Il sarcofago stava nell’angolo, in ottimo stato di conservazione. Era di color rosso mattone, istoriato lungo tutti i suoi lati da figure umane, di animali – uccelli in particolare – e divinità egizie. Sopra il sarcofago era posato un tavolato di legno a fare da coperchio. Amalia lo spostò di lato e inorridì. La mummia era composta all’interno della bara. Solo il collo e la parte inferiore del viso non erano fasciati nei bendaggi e lasciavano intravedere le ossa e la pelle scura mummificata. La domestica, impressionata, rimise a posto il legno che sostituiva il coperchio mancante, e ridiscese in cucina, sua prediletta postazione d’ascolto.
«Vedi, Pauline», stava dicendo Sarah. «Ho perso ogni desiderio e l’unica cosa che vorrei, riavere Giovanni al mio fianco, è impossibile da ottenere. Capisco, però, che la mia depressione è contraria allo spirito di ogni ricerca. Si esplora per divulgare, non per tacere al mondo le scoperte. A volte mi sento responsabile della custodia di notizie che invece dovrebbero essere di pubblico dominio.»

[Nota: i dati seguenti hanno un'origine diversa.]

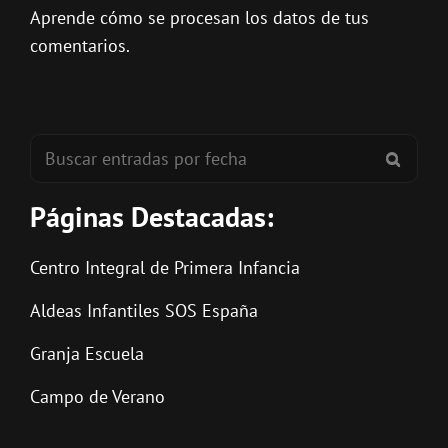
Aprende cómo se procesan los datos de tus
comentarios.
Buscar:
BUSC
Páginas Destacadas:
Centro Integral de Primera Infancia
Aldeas Infantiles SOS España
Granja Escuela
Campo de Verano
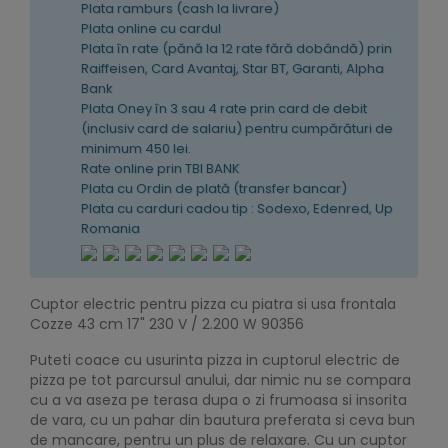
Plata ramburs (cash la livrare)
Plata online cu cardul
Plata în rate (pănă la 12 rate fără dobândă) prin
Raiffeisen, Card Avantaj, Star BT, Garanti, Alpha
Bank
Plata Oney în 3 sau 4 rate prin card de debit
(inclusiv card de salariu) pentru cumpărături de
minimum 450 lei.
Rate online prin TBI BANK
Plata cu Ordin de plată (transfer bancar)
Plata cu carduri cadou tip : Sodexo, Edenred, Up
Romania
Cuptor electric pentru pizza cu piatra si usa frontala
Cozze 43 cm 17" 230 V / 2.200 W 90356
Puteti coace cu usurinta pizza in cuptorul electric de
pizza pe tot parcursul anului, dar nimic nu se compara
cu a va aseza pe terasa dupa o zi frumoasa si insorita
de vara, cu un pahar din bautura preferata si ceva bun
de mancare, pentru un plus de relaxare. Cu un cuptor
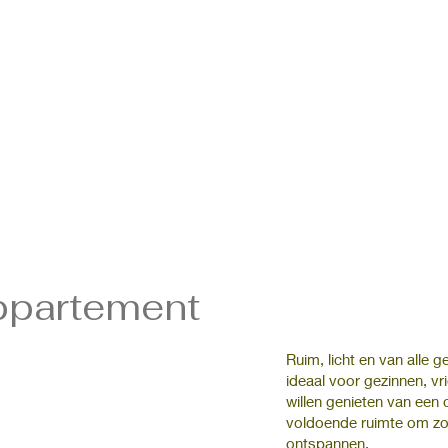
ppartement
Ruim, licht en van alle 
ideaal voor gezinnen, vr
willen genieten van een
voldoende ruimte om zow
ontspannen.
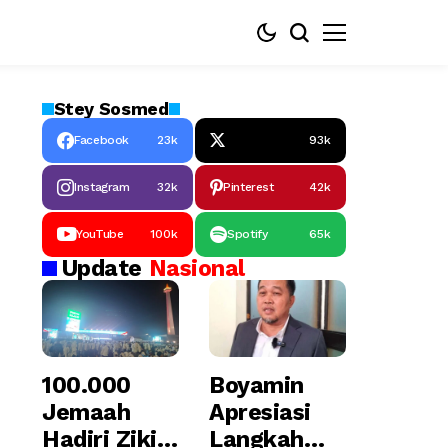
Stey
Sosmed
Facebook
23k
93k
Instagram
32k
Pinterest
42k
YouTube
100k
Spotify
65k
Update
Nasional
100.000
Boyamin
Jemaah
Apresiasi
Hadiri Zikir
Langkah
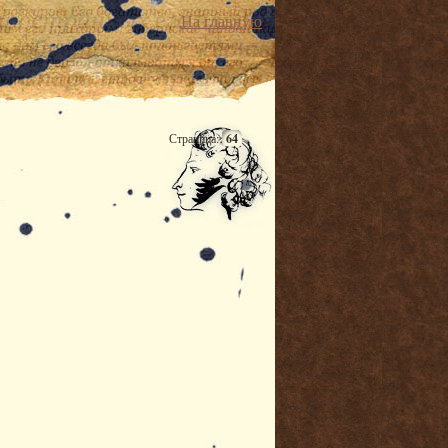
На главную
Страница:
64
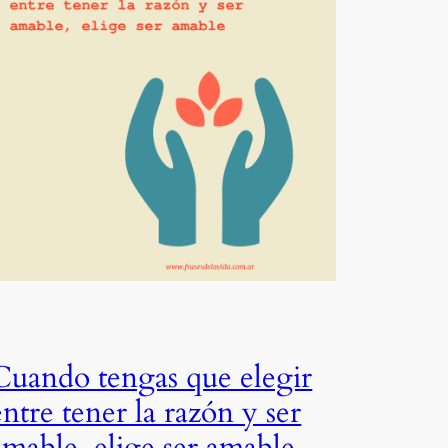
Cuando tengas que elegir
entre tener la razón y ser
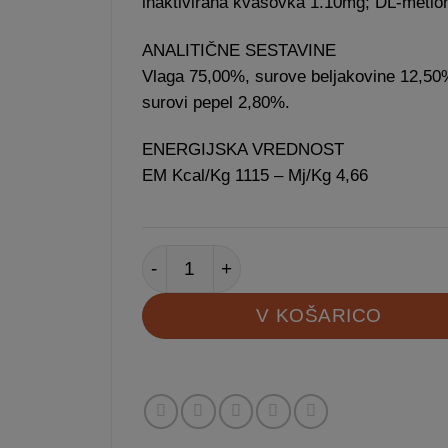
inaktivirana kvasovka 1.10mg; DL-metion
ANALITIČNE SESTAVINE
Vlaga 75,00%, surove beljakovine 12,50
surovi pepel 2,80%.
ENERGIJSKA VREDNOST
EM Kcal/Kg 1115 – Mj/Kg 4,66
N&D Pumpkin Dog Puppy Mini konzerva
V KOŠARICO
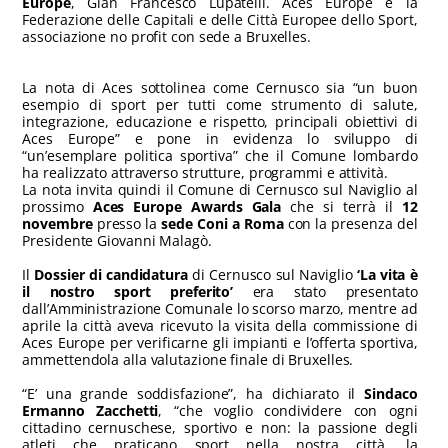
Europe
, Gian Francesco Lupatelli. Aces Europe è la
Federazione delle Capitali e delle Città Europee dello Sport,
associazione no profit con sede a Bruxelles.
La nota di Aces sottolinea come Cernusco sia “un buon
esempio di sport per tutti come strumento di salute,
integrazione, educazione e rispetto, principali obiettivi di
Aces Europe” e pone in evidenza lo sviluppo di
“un’esemplare politica sportiva” che il Comune lombardo
ha realizzato attraverso strutture, programmi e attività.
La nota invita quindi il Comune di Cernusco sul Naviglio al
prossimo
Aces Europe Awards Gala
che si terrà il
12
novembre
presso la
sede Coni a Roma
con la presenza del
Presidente Giovanni Malagò.
Il
Dossier di candidatura
di Cernusco sul Naviglio
‘La vita è
il nostro sport preferito’
era stato presentato
dall’Amministrazione Comunale lo scorso marzo, mentre ad
aprile la città aveva ricevuto la visita della commissione di
Aces Europe per verificarne gli impianti e l’offerta sportiva,
ammettendola alla valutazione finale di Bruxelles.
“E’ una grande soddisfazione”, ha dichiarato il
Sindaco
Ermanno Zacchetti
, “che voglio condividere con ogni
cittadino cernuschese, sportivo e non: la passione degli
atleti che praticano sport nella nostra città, la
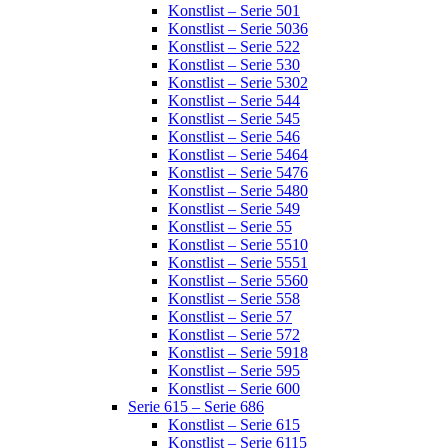
Konstlist – Serie 501
Konstlist – Serie 5036
Konstlist – Serie 522
Konstlist – Serie 530
Konstlist – Serie 5302
Konstlist – Serie 544
Konstlist – Serie 545
Konstlist – Serie 546
Konstlist – Serie 5464
Konstlist – Serie 5476
Konstlist – Serie 5480
Konstlist – Serie 549
Konstlist – Serie 55
Konstlist – Serie 5510
Konstlist – Serie 5551
Konstlist – Serie 5560
Konstlist – Serie 558
Konstlist – Serie 57
Konstlist – Serie 572
Konstlist – Serie 5918
Konstlist – Serie 595
Konstlist – Serie 600
Serie 615 – Serie 686
Konstlist – Serie 615
Konstlist – Serie 6115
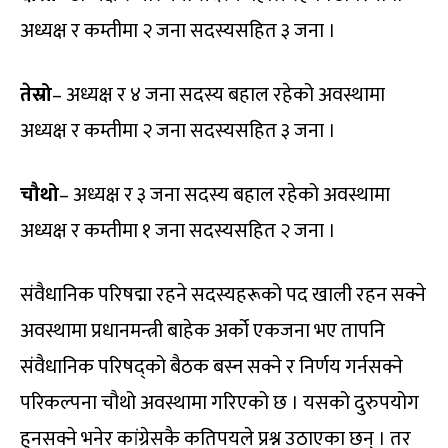
अध्यक्ष र कम्तीमा २ जना सदस्यसहित ३ जना ।
तेस्रो
– अध्यक्ष र ४ जना सदस्य बहाल रहेको अवस्थामा
अध्यक्ष र कम्तीमा २ जना सदस्यसहित ३ जना ।
चौथो
– अध्यक्ष र ३ जना सदस्य बहाल रहेको अवस्थामा
अध्यक्ष र कम्तीमा १ जना सदस्यसहित २ जना ।
संवैधानिक परिषद्मा रहने सदस्यहरूको पद खाली रहन सक्ने
अवस्थामा प्रधानमन्त्री बाहेक अर्को एकजना भए तापनि
संवैधानिक परिषद्को बैठक बस्न सक्ने र निर्णय गर्नसक्ने
परिकल्पना चौथो अवस्थामा गरिएको छ । यसको दुरुपयोग
हुनसक्ने भनेर कांग्रेसकै कतिपयले प्रश्न उठाएका छन् । तर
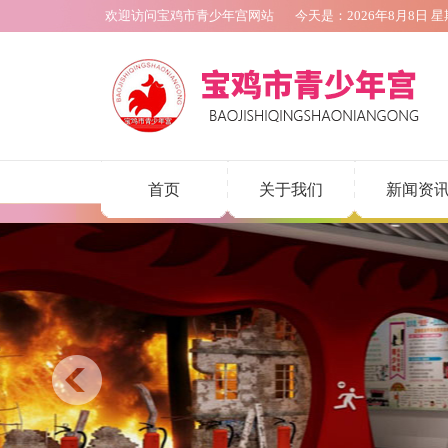
欢迎访问宝鸡市青少年宫网站
今天是：
2026年8月8日
星
首页
关于我们
新闻资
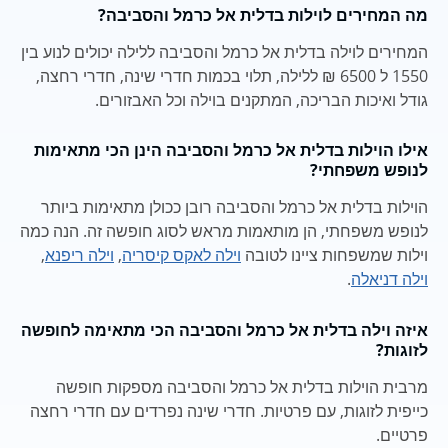
מה המחירים לוילות בדלית אל כרמל והסביבה?
המחירים לוילה בדלית אל כרמל והסביבה ללילה יכולים לנוע בין
1550 ל 6500 ₪ ללילה, תלוי בכמות חדרי שינה, חדרי רחצה,
גודל ואיכות הבריכה, המתקנים בוילה וכל האבזורים.
אילו הוילות בדלית אל כרמל והסביבה הינן הכי מתאימות
לנופש משפחתי?
הוילות בדלית אל כרמל והסביבה רובן ככולן מתאימות ביותר
לנופש משפחתי, הן מותאמות מראש לסוג חופשה זה. הנה כמה
וילות שמשפחות ציינו לטובה
וילה לאקס קיסריה
,
וילה ריפנא
,
וילה דניאלה
.
איזה וילה בדלית אל כרמל והסביבה הכי מתאימה לחופשה
לזוגות?
מרבית הוילות בדלית אל כרמל והסביבה מספקות חופשה
כייפית לזוגות, עם פרטיות. חדרי שינה נפרדים עם חדרי רחצה
פרטיים.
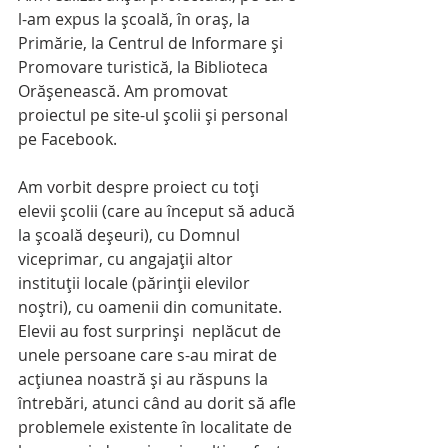
l-am expus la şcoală, în oraş, la 
Primărie, la Centrul de Informare şi 
Promovare turistică, la Biblioteca 
Orăşenească. Am promovat 
proiectul pe site-ul şcolii şi personal 
pe Facebook.
Am vorbit despre proiect cu toţi 
elevii şcolii (care au început să aducă 
la şcoală deşeuri), cu Domnul 
viceprimar, cu angajaţii altor 
instituţii locale (părinţii elevilor 
noştri), cu oamenii din comunitate. 
Elevii au fost surprinşi  neplăcut de 
unele persoane care s-au mirat de 
acţiunea noastră şi au răspuns la 
întrebări, atunci când au dorit să afle 
problemele existente în localitate de 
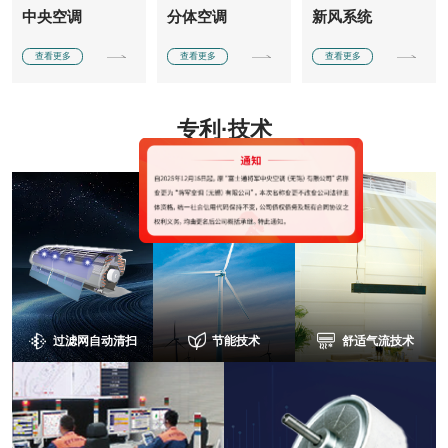
中央空调
分体空调
新风系统
查看更多
查看更多
查看更多
专利·技术
过滤网自动清扫
节能技术
舒适气流技术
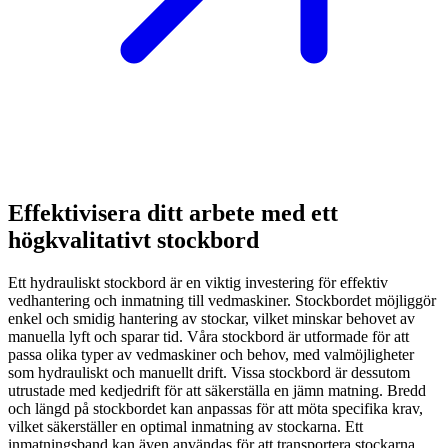
Effektivisera ditt arbete med ett
högkvalitativt stockbord
Ett hydrauliskt stockbord är en viktig investering för effektiv
vedhantering och inmatning till vedmaskiner. Stockbordet möjliggör
enkel och smidig hantering av stockar, vilket minskar behovet av
manuella lyft och sparar tid. Våra stockbord är utformade för att
passa olika typer av vedmaskiner och behov, med valmöjligheter
som hydrauliskt och manuellt drift. Vissa stockbord är dessutom
utrustade med kedjedrift för att säkerställa en jämn matning. Bredd
och längd på stockbordet kan anpassas för att möta specifika krav,
vilket säkerställer en optimal inmatning av stockarna. Ett
inmatningsband kan även användas för att transportera stockarna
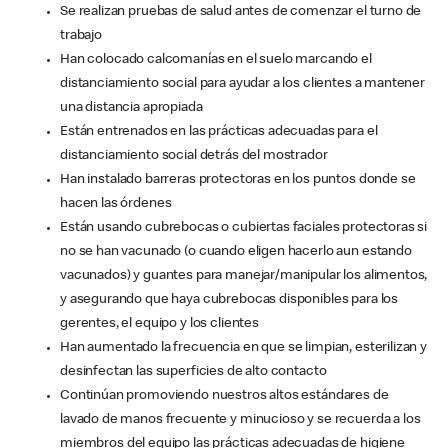
Se realizan pruebas de salud antes de comenzar el turno de
trabajo
Han colocado calcomanías en el suelo marcando el
distanciamiento social para ayudar a los clientes a mantener
una distancia apropiada
Están entrenados en las prácticas adecuadas para el
distanciamiento social detrás del mostrador
Han instalado barreras protectoras en los puntos donde se
hacen las órdenes
Están usando cubrebocas o cubiertas faciales protectoras si
no se han vacunado (o cuando eligen hacerlo aun estando
vacunados) y guantes para manejar/manipular los alimentos,
y asegurando que haya cubrebocas disponibles para los
gerentes, el equipo y los clientes
Han aumentado la frecuencia en que se limpian, esterilizan y
desinfectan las superficies de alto contacto
Continúan promoviendo nuestros altos estándares de
lavado de manos frecuente y minucioso y se recuerda a los
miembros del equipo las prácticas adecuadas de higiene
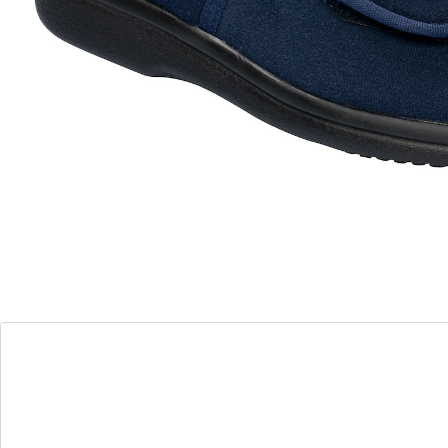
Mit zwei Klettverschlüssen
Atmungsaktives Material
Offener Zehenbereich
Ergonomische Form
Bequeme Laufsohle
SOFTSTEP-Sohlenkonzept
Bei Fußproblemen ist das Tragen normaler Schuhe
häufig mit Schmerzen verbunden oder schlichtweg
nicht möglich. Das ist besonders oft bei Beschwerden
im Vorderfußbereich wie Hammerzehen, einem Hallux
valgus oder Hallux rigidus der Fall. Aber auch bei
akuten Entzündungen, Schwellungen, diabetischen
oder bandagierten Füßen und Füßen, die im
Tagesverlauf anschwellen, fällt das Anziehen
herkömmlicher Straßenschuhe schwer. Eine
fußfreundliche Lösung ist die 2-Klettsandale D1
Theramed von promed. Die Sandale lässt sich durch
Klettverschlüsse an Vorderfuß und Rist vollständig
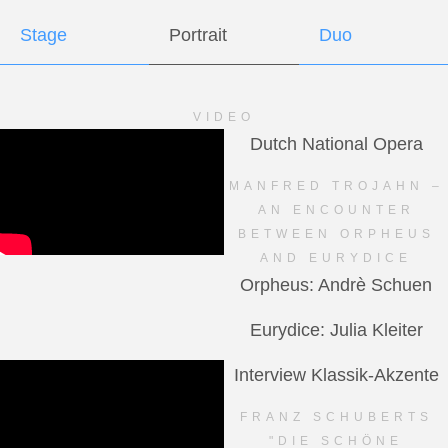
Stage
Portrait
Duo
VIDEO
Dutch National Opera
MANFRED TROJAHN –
AN ENCOUNTER
BETWEEN ORPHEUS
AND EURYDICE
Orpheus: Andrè Schuen
Eurydice: Julia Kleiter
Interview Klassik-Akzente
FRANZ SCHUBERTS
"DIE SCHÖNE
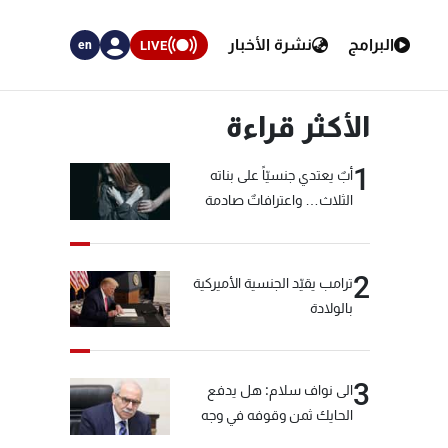
البرامج
نشرة الأخبار
LIVE
en
الأكثر قراءة
1
أبٌ يعتدي جنسيّاً على بناته
الثلاث… واعترافاتٌ صادمة
2
ترامب يقيّد الجنسية الأميركية
بالولادة
3
الى نواف سلام: هل يدفع
الحايك ثمن وقوفه في وجه
خيّاط؟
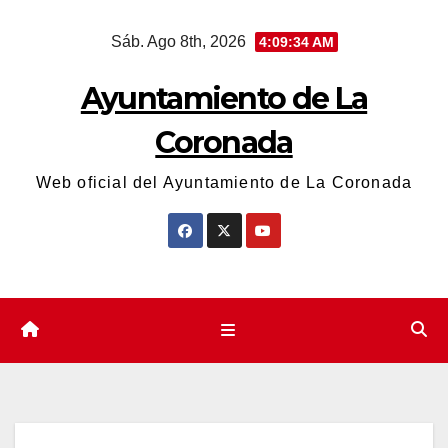
Saltar
Sáb. Ago 8th, 2026
4:09:36 AM
al
contenido
Ayuntamiento de La
Coronada
Web oficial del Ayuntamiento de La Coronada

«Quelle alle quali accennavi alcuni giorni addietro?»
«Sì, quelle», Sarah sentiva davvero il peso del segreto. Soprattutto di esserne la sola depositaria. Abbassò il tono della voce e sussurrò. «Avrei dovuto distruggerle, ma la mia memoria era troppo fragile per contenerle, così ho chiesto alla mummia di custodirle. Magari presto finirà questo mio periodo sventurato e potrò finalmente riportare alla luce del sole l’ultima scoperta di Giovanni.»
Pauline non mostrò alcuna reazione: sapeva che, al piano superiore, era immagazzinata una mummia attribuita a un’antica sacerdotessa. Forse comprese il messaggio ma, da buona amica e confidente qual era, evitò di fare commenti.